Vers une finance plus durable : repenser la notion de valeur.
Dix ans après la crise financière, les dangers pesant sur le système financier auraient-ils changé de visage ? C’est en tout cas ce qu’avance les défenseurs d’une finance plus durable, parmi desquels le Président de la République française Emmanuel Macron. Invité par la Commission européenne à l’occasion d’une conférence sur la finance durable en mars 2018, il rappelait que « le risque est au coeur de la finance. Les investisseurs doivent mesurer plus systématiquement ce qu’est le risque climatique et ses conséquences financières. ».

Un mouvement de fond

Ne se contentant pas de mobiliser politiquement autour de la promotion de la finance durable, la Commission européenne en fait un nouveau chantier d’envergure pour les années à venir. Emboitant le pas au Comité de Stabilité financière (Financial Stability Board – FSB), qui a publié en juin 2017 des recommandations sur les déclarations financières liées au climat, elle entend faire évoluer la manière dont sont évalués les risques financiers. L’objectif affiché est de mieux prendre en compte les externalités négatives liées au changement climatique, mais aussi aux nouvelles exigences sociales et de gouvernance, pour faire des marchés financiers un vecteur des changements sociétaux.
Comme cela avait été le cas après la crise de 2008, la principale arme à la disposition du législateur européen est la réglementation prudentielle, mais pas uniquement. Dans son plan d’action sur la finance durable, publié en mars 2018, la Commission européenne dévoile sa feuille de route pour mettre en place de nouveaux mécanismes d’évaluation de la valeur d’un produit financier. Elle propose ainsi l’élaboration d’une taxonomie, sorte de grille d’évaluation commune, qui permettra de noter les investissements comme plus ou moins durables. Un système de label est également envisagé à moyen terme.

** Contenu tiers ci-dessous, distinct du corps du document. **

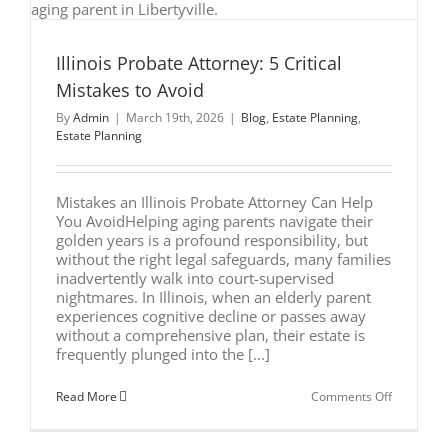
Need
to
Know
Illinois Probate Attorney: 5 Critical
Mistakes to Avoid
By
Admin
|
March 19th, 2026
|
Blog
,
Estate Planning
,
Estate Planning
Mistakes an Illinois Probate Attorney Can Help
You AvoidHelping aging parents navigate their
golden years is a profound responsibility, but
without the right legal safeguards, many families
inadvertently walk into court-supervised
nightmares. In Illinois, when an elderly parent
experiences cognitive decline or passes away
without a comprehensive plan, their estate is
frequently plunged into the [...]
on
Read More
Comments Off
Illinois
Probate
Attorney: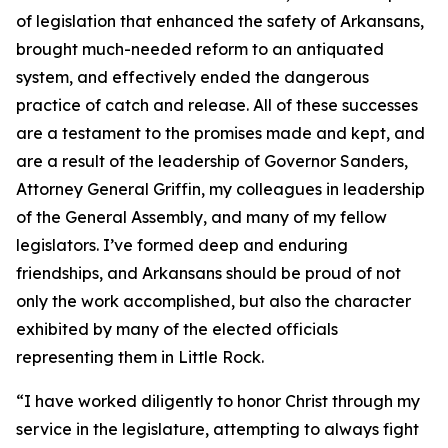
of legislation that enhanced the safety of Arkansans,
brought much-needed reform to an antiquated
system, and effectively ended the dangerous
practice of catch and release. All of these successes
are a testament to the promises made and kept, and
are a result of the leadership of Governor Sanders,
Attorney General Griffin, my colleagues in leadership
of the General Assembly, and many of my fellow
legislators. I’ve formed deep and enduring
friendships, and Arkansans should be proud of not
only the work accomplished, but also the character
exhibited by many of the elected officials
representing them in Little Rock.
“I have worked diligently to honor Christ through my
service in the legislature, attempting to always fight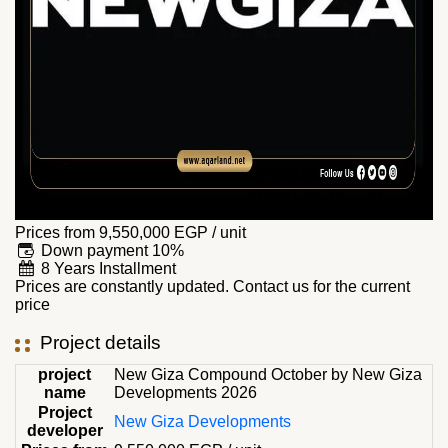
Prices from
9,550,000
EGP
/ unit
Down payment 10%
8 Years Installment
Prices are constantly updated. Contact us for the current
price
Project details
project
New Giza Compound October by New Giza
name
Developments 2026
Project
New Giza Developments
developer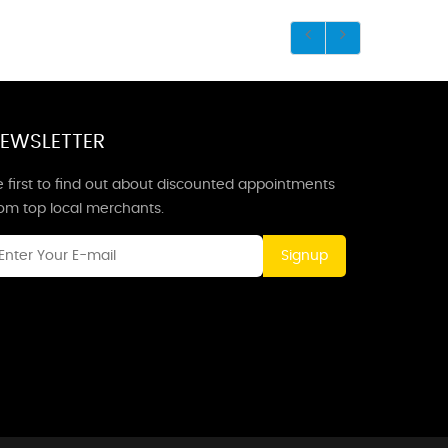
EWSLETTER
 first to find out about discounted appointments
rom top local merchants.
Signup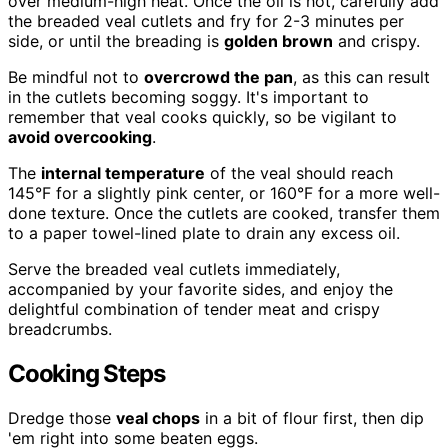
over medium-high heat. Once the oil is hot, carefully add
the breaded veal cutlets and fry for 2-3 minutes per
side, or until the breading is
golden brown
and crispy.
Be mindful not to
overcrowd the pan
, as this can result
in the cutlets becoming soggy. It's important to
remember that veal cooks quickly, so be vigilant to
avoid overcooking
.
The
internal temperature
of the veal should reach
145°F for a slightly pink center, or 160°F for a more well-
done texture. Once the cutlets are cooked, transfer them
to a paper towel-lined plate to drain any excess oil.
Serve the breaded veal cutlets immediately,
accompanied by your favorite sides, and enjoy the
delightful combination of tender meat and crispy
breadcrumbs.
Cooking Steps
Dredge those
veal chops
in a bit of flour first, then dip
'em right into some beaten eggs.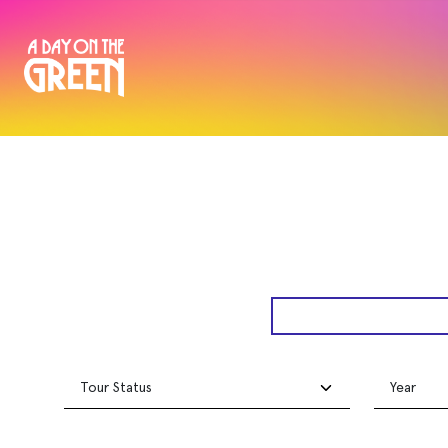
Tour Status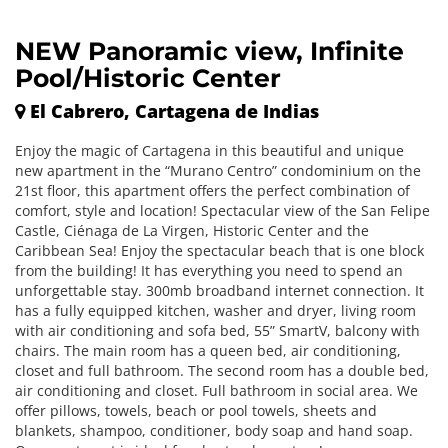
NEW Panoramic view, Infinite
Pool/Historic Center
El Cabrero, Cartagena de Indias
Enjoy the magic of Cartagena in this beautiful and unique
new apartment in the “Murano Centro” condominium on the
21st floor, this apartment offers the perfect combination of
comfort, style and location! Spectacular view of the San Felipe
Castle, Ciénaga de La Virgen, Historic Center and the
Caribbean Sea! Enjoy the spectacular beach that is one block
from the building! It has everything you need to spend an
unforgettable stay. 300mb broadband internet connection. It
has a fully equipped kitchen, washer and dryer, living room
with air conditioning and sofa bed, 55” SmartV, balcony with
chairs. The main room has a queen bed, air conditioning,
closet and full bathroom. The second room has a double bed,
air conditioning and closet. Full bathroom in social area. We
offer pillows, towels, beach or pool towels, sheets and
blankets, shampoo, conditioner, body soap and hand soap.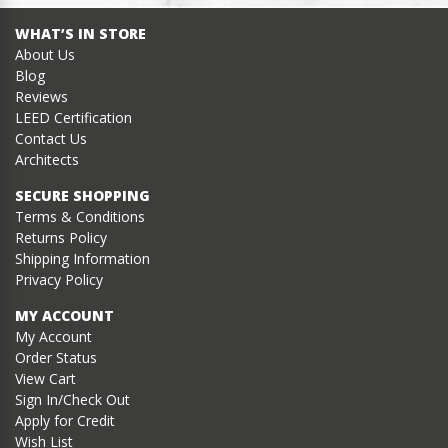
WHAT’S IN STORE
About Us
Blog
Reviews
LEED Certification
Contact Us
Architects
SECURE SHOPPING
Terms & Conditions
Returns Policy
Shipping Information
Privacy Policy
MY ACCOUNT
My Account
Order Status
View Cart
Sign In/Check Out
Apply for Credit
Wish List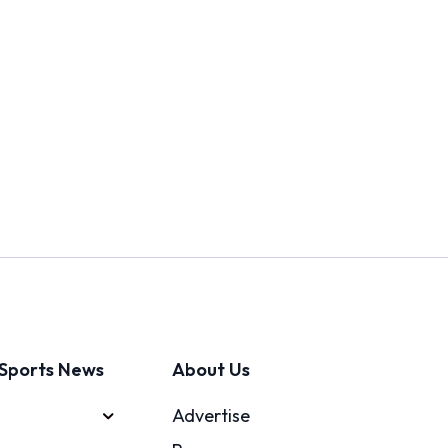
Sports News
About Us
Advertise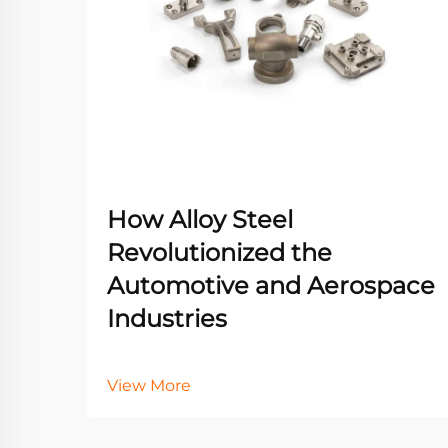
How Alloy Steel
Revolutionized the
Automotive and Aerospace
Industries
View More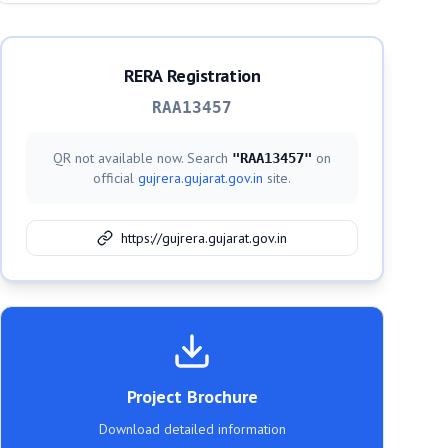
RERA Registration
RAA13457
QR not available now. Search
on
"
RAA13457
"
official
gujrera.gujarat.gov.in
site.
https://gujrera.gujarat.gov.in
Project Brochure
Download detailed information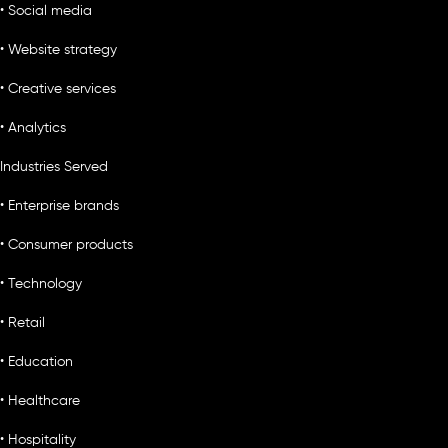
• Social media
• Website strategy
• Creative services
• Analytics
Industries Served
• Enterprise brands
• Consumer products
• Technology
• Retail
• Education
• Healthcare
• Hospitality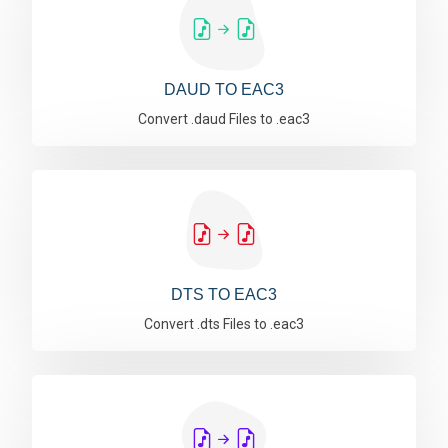
DAUD TO EAC3
Convert .daud Files to .eac3
DTS TO EAC3
Convert .dts Files to .eac3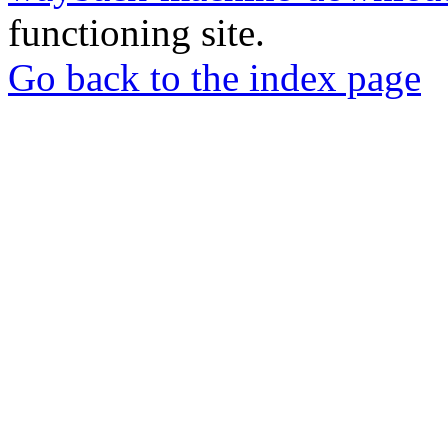
functioning site.
Go back to the index page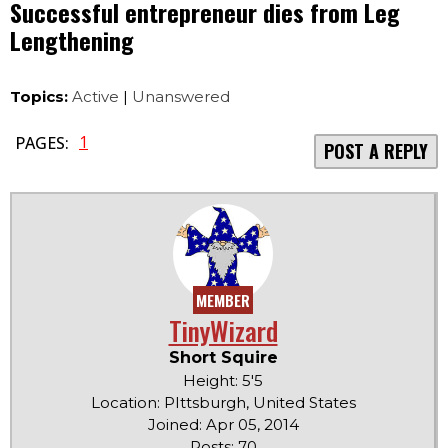
Successful entrepreneur dies from Leg
Lengthening
Topics:
Active
|
Unanswered
1
PAGES:
POST A REPLY
MEMBER
TinyWizard
Short Squire
Height: 5'5
Location: PIttsburgh, United States
Joined: Apr 05, 2014
Posts: 70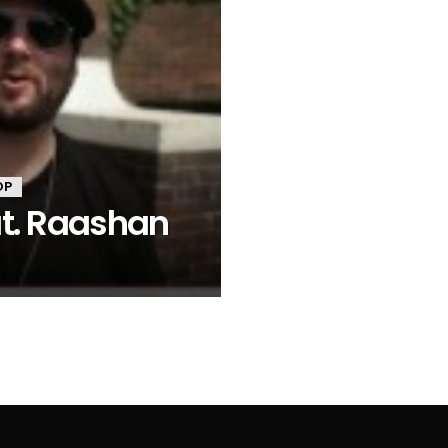
OP
at. Raashan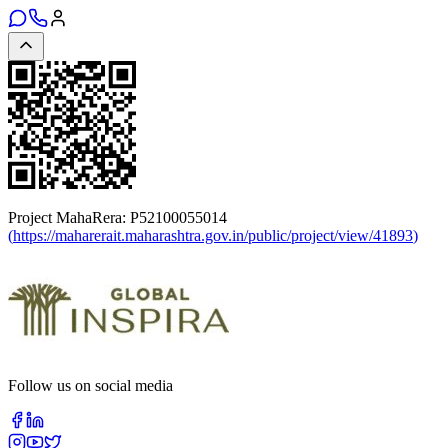
Project MahaRera:
P52100055014
(
https://maharerait.maharashtra.gov.in/public/project/view/41893
)
Follow us on social media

La seconde étape étant, naturellement, d’associer des contraintes réglementaires plus exigeantes aux investissements les moins durables.

Des propositions concrètes

Si ces projets de la Commission européenne peuvent parfois sembler abstraits, leur impact sera pourtant tangible à moyen terme. A la suite de son plan d’action, la Commission européenne a publié plusieurs propositions législatives, dont une proposition de règlement visant à créer une nouvelle catégorie d’indices de référence bas carbone. La Commission a également modifié des actes délégués de MiFID II et de la directive sur la distribution d’assurance (DDA) pour imposer d’inclure les facteurs environnementaux, sociaux et de gouvernance (ESG) dans les conseils fournis aux investisseurs.
L’objectif politique est double : diriger les flux financiers vers la transition écologique, et anticiper le coût financier – potentiellement assorti d’une dimension systémique – des risques de durabilité. Pour y arriver, la Commission européenne entend mettre tous les acteurs du secteur financier à contribution, à commencer par les gestionnaires d’actifs et les investisseurs institutionnels. Dès mai 2018, la Commission européenne a en effet proposé un nouveau règlement révisant les devoirs fiduciaires et d’information des gestionnaires d’actifs afin que les critères ESG soient mieux pris en compte. L’objectif est clairement de modifier la manière dont les professionnels du secteur mesurent la valeur et les risques lorsqu’ils investissent, en resserrant les exigences réglementaires autour du processus de prise de décision.
Ainsi, le virage vers une finance plus durable, loin d’être une simple tendance règlementaire, se dessine comme une véritable lame de fond dont les premiers effets se font d’ores et déjà sentir. Il a de plus le mérite de nous rappeler que les politiques européennes en matière de services financiers ne sauraient être efficacement considérées en dehors de leur contexte politique plus général, en l’occurrence de la promotion du développement durable dans tous les secteurs de l’économie.